**Exercise:** Please transcribe exactly the lines from the first line of the records below through the line containing "6: (577, 288, 0.57)", including both, and omit all pictures.

**Exercise input:**
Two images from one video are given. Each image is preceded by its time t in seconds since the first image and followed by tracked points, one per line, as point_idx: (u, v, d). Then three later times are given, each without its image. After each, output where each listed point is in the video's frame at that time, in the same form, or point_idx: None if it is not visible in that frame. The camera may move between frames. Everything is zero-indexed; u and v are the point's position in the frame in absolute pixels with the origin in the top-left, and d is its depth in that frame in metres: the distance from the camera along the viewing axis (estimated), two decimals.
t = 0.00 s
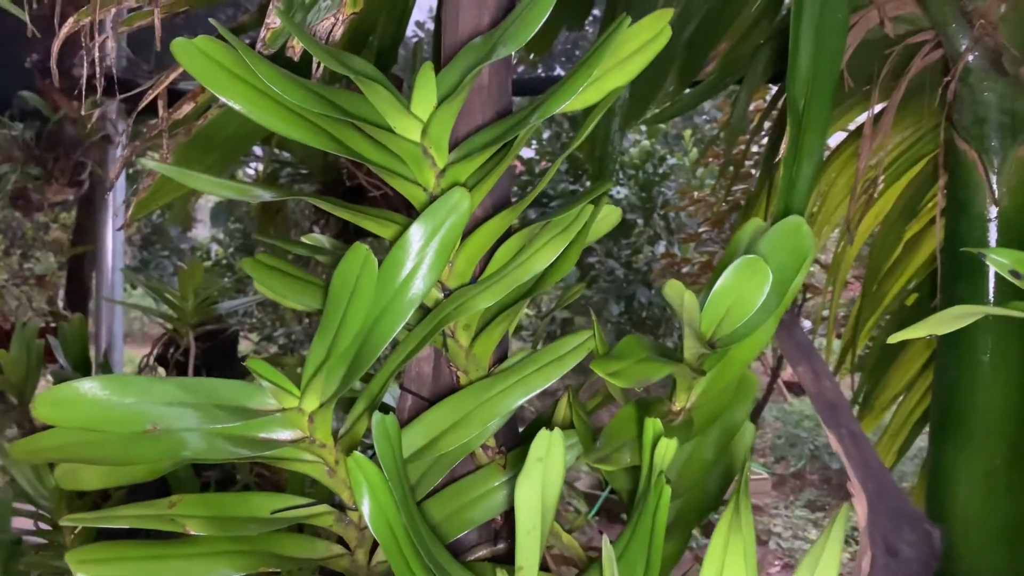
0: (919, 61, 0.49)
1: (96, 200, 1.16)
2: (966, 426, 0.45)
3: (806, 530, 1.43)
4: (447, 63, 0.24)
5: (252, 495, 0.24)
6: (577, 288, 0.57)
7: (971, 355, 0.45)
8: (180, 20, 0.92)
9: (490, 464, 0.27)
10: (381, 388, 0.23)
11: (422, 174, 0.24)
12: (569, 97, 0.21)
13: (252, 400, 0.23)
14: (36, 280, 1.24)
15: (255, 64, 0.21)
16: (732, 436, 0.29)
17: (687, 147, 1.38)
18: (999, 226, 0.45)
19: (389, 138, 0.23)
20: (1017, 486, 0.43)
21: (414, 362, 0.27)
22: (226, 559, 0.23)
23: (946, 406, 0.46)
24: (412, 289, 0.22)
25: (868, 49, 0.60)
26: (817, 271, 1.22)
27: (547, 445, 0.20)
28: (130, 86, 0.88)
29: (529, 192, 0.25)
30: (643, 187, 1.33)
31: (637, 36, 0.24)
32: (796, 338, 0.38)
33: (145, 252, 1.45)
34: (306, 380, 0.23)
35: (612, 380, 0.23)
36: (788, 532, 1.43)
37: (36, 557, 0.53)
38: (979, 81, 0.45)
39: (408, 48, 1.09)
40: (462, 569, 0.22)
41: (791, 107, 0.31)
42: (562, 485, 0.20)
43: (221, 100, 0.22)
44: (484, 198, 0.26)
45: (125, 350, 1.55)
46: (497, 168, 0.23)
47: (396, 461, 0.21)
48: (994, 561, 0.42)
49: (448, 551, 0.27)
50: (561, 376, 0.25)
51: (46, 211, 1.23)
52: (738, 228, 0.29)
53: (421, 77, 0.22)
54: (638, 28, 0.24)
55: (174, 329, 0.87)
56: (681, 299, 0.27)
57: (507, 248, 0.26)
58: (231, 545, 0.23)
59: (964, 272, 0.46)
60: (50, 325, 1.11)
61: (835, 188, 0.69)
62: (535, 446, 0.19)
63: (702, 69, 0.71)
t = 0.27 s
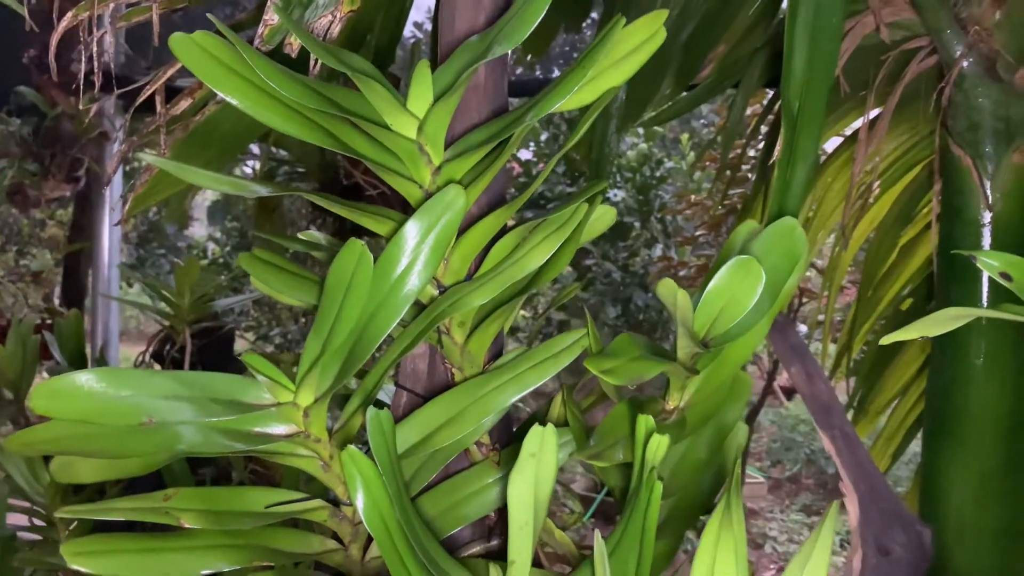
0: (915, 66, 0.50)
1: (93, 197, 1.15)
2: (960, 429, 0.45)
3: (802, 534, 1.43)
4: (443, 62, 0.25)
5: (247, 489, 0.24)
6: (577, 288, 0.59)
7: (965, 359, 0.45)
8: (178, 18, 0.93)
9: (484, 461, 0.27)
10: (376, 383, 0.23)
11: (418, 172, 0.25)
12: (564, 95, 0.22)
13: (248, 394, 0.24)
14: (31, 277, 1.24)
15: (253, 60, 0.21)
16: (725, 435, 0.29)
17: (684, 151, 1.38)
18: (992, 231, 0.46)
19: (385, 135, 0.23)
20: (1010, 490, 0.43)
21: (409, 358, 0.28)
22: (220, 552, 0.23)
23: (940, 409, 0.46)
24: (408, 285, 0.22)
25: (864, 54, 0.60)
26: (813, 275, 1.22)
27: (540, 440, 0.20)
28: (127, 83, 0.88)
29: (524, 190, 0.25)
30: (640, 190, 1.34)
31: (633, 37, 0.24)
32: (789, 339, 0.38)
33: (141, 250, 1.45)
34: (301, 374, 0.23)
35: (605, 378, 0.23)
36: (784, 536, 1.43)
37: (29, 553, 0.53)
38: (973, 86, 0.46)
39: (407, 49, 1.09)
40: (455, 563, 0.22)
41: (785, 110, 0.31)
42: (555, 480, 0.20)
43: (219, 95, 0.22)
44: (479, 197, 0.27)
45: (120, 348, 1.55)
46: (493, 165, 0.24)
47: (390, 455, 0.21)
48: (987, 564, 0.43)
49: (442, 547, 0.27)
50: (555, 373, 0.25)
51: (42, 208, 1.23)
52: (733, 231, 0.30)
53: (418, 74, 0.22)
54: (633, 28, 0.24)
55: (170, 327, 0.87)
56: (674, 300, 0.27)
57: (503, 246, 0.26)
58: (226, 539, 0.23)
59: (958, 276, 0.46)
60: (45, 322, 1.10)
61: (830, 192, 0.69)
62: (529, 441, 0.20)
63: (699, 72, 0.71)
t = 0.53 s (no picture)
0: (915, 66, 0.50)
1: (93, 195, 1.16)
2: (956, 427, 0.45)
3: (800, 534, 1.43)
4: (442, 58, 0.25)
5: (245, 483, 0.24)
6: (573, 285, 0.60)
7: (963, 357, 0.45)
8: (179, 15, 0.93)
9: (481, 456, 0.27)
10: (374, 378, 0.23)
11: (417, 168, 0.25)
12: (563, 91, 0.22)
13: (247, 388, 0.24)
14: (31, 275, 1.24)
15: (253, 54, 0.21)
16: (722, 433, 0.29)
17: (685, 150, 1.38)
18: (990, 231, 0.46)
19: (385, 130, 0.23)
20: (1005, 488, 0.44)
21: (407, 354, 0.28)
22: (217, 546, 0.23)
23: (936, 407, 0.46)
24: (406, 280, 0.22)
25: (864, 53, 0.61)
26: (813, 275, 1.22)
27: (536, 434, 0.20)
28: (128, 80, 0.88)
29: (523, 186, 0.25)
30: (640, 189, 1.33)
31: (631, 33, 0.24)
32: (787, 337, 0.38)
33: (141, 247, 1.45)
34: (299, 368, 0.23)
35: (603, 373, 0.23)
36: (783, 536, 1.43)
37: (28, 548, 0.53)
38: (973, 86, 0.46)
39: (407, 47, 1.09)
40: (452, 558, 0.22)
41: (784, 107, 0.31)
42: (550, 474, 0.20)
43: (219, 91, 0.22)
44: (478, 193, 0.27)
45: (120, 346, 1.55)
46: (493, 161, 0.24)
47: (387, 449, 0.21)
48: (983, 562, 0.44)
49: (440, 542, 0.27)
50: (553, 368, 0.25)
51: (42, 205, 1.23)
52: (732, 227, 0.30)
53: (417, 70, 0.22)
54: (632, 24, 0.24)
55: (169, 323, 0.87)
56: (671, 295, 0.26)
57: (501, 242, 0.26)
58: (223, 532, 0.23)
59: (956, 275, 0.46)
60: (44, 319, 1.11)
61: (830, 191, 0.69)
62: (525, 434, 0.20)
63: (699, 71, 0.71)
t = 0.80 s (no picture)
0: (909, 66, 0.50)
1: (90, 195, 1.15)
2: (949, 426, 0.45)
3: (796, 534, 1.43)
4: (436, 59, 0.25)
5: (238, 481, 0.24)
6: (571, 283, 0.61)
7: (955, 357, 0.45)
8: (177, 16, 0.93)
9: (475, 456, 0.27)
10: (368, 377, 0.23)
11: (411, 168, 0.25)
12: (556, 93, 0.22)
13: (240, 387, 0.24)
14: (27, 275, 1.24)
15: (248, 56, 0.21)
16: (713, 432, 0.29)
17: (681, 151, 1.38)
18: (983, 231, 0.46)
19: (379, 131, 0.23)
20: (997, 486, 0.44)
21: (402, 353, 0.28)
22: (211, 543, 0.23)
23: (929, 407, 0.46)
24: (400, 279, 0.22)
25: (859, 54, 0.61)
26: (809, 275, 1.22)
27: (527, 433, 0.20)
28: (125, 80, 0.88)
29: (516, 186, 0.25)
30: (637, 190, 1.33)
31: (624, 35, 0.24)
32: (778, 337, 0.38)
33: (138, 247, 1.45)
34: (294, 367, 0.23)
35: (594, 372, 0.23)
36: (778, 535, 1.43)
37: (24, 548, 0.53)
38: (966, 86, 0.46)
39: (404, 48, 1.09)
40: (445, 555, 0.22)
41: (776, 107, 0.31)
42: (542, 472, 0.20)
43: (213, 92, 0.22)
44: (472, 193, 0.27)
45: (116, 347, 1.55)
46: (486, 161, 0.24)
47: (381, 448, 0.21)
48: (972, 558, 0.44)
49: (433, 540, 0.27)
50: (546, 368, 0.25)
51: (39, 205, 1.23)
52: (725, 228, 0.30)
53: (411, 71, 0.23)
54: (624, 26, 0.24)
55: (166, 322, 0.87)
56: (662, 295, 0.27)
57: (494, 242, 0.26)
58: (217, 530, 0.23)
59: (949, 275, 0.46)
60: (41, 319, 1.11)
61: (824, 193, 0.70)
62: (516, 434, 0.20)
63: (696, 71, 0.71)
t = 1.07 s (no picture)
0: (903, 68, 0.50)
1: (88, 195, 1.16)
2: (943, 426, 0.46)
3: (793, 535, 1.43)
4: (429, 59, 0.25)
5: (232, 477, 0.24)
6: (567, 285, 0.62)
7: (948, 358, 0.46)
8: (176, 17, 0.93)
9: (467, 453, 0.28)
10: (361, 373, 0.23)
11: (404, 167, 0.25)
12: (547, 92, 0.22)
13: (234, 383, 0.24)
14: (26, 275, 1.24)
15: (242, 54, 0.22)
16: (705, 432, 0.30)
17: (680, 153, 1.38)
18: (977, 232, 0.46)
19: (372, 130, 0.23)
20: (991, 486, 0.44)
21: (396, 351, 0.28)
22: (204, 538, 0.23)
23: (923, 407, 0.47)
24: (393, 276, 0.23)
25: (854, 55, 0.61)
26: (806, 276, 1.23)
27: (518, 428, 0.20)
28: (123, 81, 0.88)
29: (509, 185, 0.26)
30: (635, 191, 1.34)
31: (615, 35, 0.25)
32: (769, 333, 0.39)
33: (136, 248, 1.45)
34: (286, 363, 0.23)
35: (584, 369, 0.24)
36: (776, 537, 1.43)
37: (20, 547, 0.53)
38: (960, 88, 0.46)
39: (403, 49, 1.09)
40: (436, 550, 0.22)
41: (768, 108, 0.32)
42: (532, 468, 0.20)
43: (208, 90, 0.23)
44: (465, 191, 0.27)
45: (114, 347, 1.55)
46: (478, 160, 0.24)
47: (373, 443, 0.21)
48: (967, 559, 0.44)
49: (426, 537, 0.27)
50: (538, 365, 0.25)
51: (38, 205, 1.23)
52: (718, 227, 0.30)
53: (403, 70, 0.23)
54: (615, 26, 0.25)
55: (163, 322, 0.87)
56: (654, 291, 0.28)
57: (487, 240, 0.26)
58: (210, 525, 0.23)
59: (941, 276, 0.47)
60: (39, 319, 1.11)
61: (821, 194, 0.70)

**Solution to the exercise:**
Two images from one video are given. Each image is preceded by its time t in seconds since the first image and followed by tracked points, one per line, as point_idx: (u, v, d). Then three later times are given, each without its image. After each, output where each listed point is in the video's frame at that time, in the same form, or point_idx: None if it is not visible in that frame. The camera may move between frames. Everything is zero-indexed; u and v are the point's position in the frame in absolute pixels with the origin in the top-left, and d is its depth in that frame in metres: the distance from the camera along the viewing axis (estimated), two decimals.
t = 0.00 s
0: (919, 61, 0.49)
1: (96, 200, 1.16)
2: (966, 426, 0.45)
3: (806, 530, 1.43)
4: (447, 63, 0.24)
5: (252, 495, 0.24)
6: (577, 288, 0.57)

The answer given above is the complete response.